→ **INSTRUCTION**: The records below are to be reproduced exactly, with the pictures left out.

→ **Saved entries**:
------------------------------------

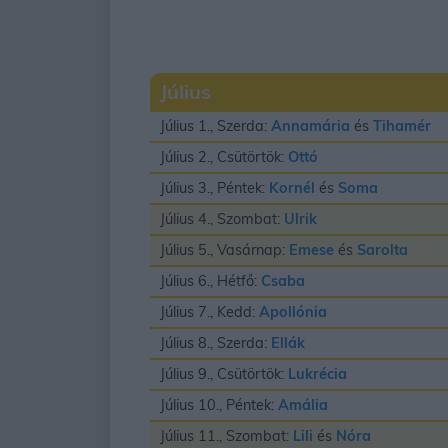
Július
Július 1., Szerda:
Annamária
és
Tihamér
Július 2., Csütörtök:
Ottó
Július 3., Péntek:
Kornél
és
Soma
Július 4., Szombat:
Ulrik
Július 5., Vasárnap:
Emese
és
Sarolta
Július 6., Hétfő:
Csaba
Július 7., Kedd:
Apollónia
Július 8., Szerda:
Ellák
Július 9., Csütörtök:
Lukrécia
Július 10., Péntek:
Amália
Július 11., Szombat:
Lili
és
Nóra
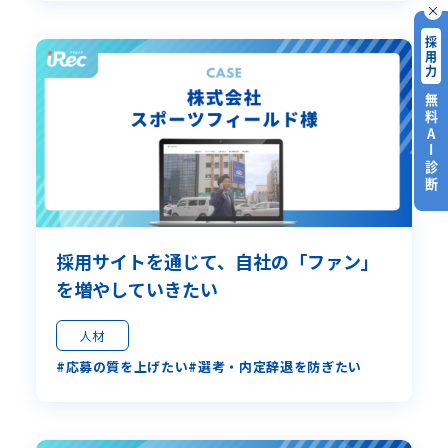
採用サイトを通じて、自社の「ファン」
を増やしていきたい
人材
応募の質を上げたい
選考・内定辞退を防ぎたい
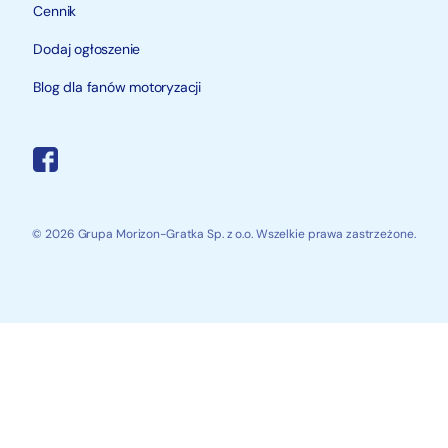
Cennik
Dodaj ogłoszenie
Blog dla fanów motoryzacji
© 2026 Grupa Morizon-Gratka Sp. z o.o. Wszelkie prawa zastrzeżone.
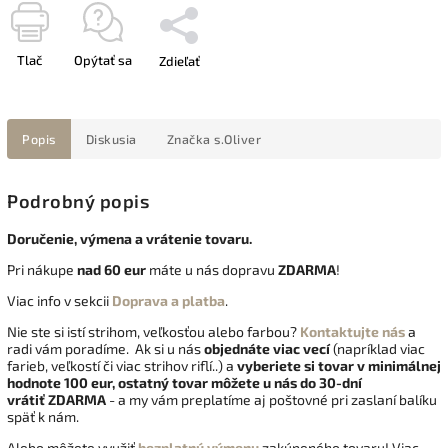
Tlač
Opýtať sa
Zdieľať
Popis
Diskusia
Značka
s.Oliver
Podrobný popis
Doručenie, výmena a vrátenie tovaru.
Pri nákupe
nad 60 eur
máte u nás dopravu
ZDARMA
!
Viac info v sekcii
Doprava a platba
.
Nie ste si istí strihom, veľkosťou alebo farbou?
Kontaktujte nás
a
radi vám poradíme. Ak si u nás
objednáte viac vecí
(napríklad viac
farieb, veľkostí či viac strihov riflí..) a
vyberiete si tovar v minimálnej
hodnote 100 eur, ostatný tovar môžete u nás do 30-dní
vrátiť
ZDARMA
- a my vám preplatíme aj poštovné pri zaslaní balíku
späť k nám.
Alebo môžete využiť
bezplatnú výmenu
zakúpeného tovaru! Viac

------------------------------------

→ **RESPONSE TO THE TASK**:
Július
Július 1., Szerda:
Annamária
és
Tihamér
Július 2., Csütörtök:
Ottó
Július 3., Péntek:
Kornél
és
Soma
Július 4., Szombat:
Ulrik
Július 5., Vasárnap:
Emese
és
Sarolta
Július 6., Hétfő:
Csaba
Július 7., Kedd:
Apollónia
Július 8., Szerda:
Ellák
Július 9., Csütörtök:
Lukrécia
Július 10., Péntek:
Amália
Július 11., Szombat:
Lili
és
Nóra
採用サイトを通じて、自社の「ファン」
を増やしていきたい
人材
応募の質を上げたい
選考・内定辞退を防ぎたい
Cennik
Dodaj ogłoszenie
Blog dla fanów motoryzacji
© 2026 Grupa Morizon-Gratka Sp. z o.o. Wszelkie prawa zastrzeżone.
Tlač
Opýtať sa
Zdieľať
Popis
Diskusia
Značka
s.Oliver
Podrobný popis
Doručenie, výmena a vrátenie tovaru.
Pri nákupe
nad 60 eur
máte u nás dopravu
ZDARMA
!
Viac info v sekcii
Doprava a platba
.
Nie ste si istí strihom, veľkosťou alebo farbou?
Kontaktujte nás
a
radi vám poradíme. Ak si u nás
objednáte viac vecí
(napríklad viac
farieb, veľkostí či viac strihov riflí..) a
vyberiete si tovar v minimálnej
hodnote 100 eur, ostatný tovar môžete u nás do 30-dní
vrátiť
ZDARMA
- a my vám preplatíme aj poštovné pri zaslaní balíku
späť k nám.
Alebo môžete využiť
bezplatnú výmenu
zakúpeného tovaru! Viac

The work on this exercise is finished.